Optical and exposure parameters:
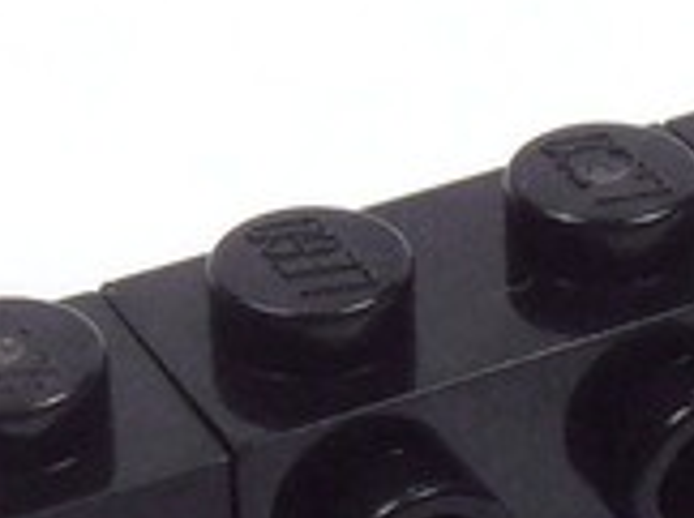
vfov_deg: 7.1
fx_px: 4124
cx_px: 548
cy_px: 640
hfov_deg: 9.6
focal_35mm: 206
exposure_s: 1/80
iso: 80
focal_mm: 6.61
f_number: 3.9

WHAT THIS TASK INVOLVES -
Each entry is to be returned as it stands, and each picture is to be left out.

THE ANSWER -
vfov_deg: 7.1
fx_px: 4124
cx_px: 548
cy_px: 640
hfov_deg: 9.6
focal_35mm: 206
exposure_s: 1/80
iso: 80
focal_mm: 6.61
f_number: 3.9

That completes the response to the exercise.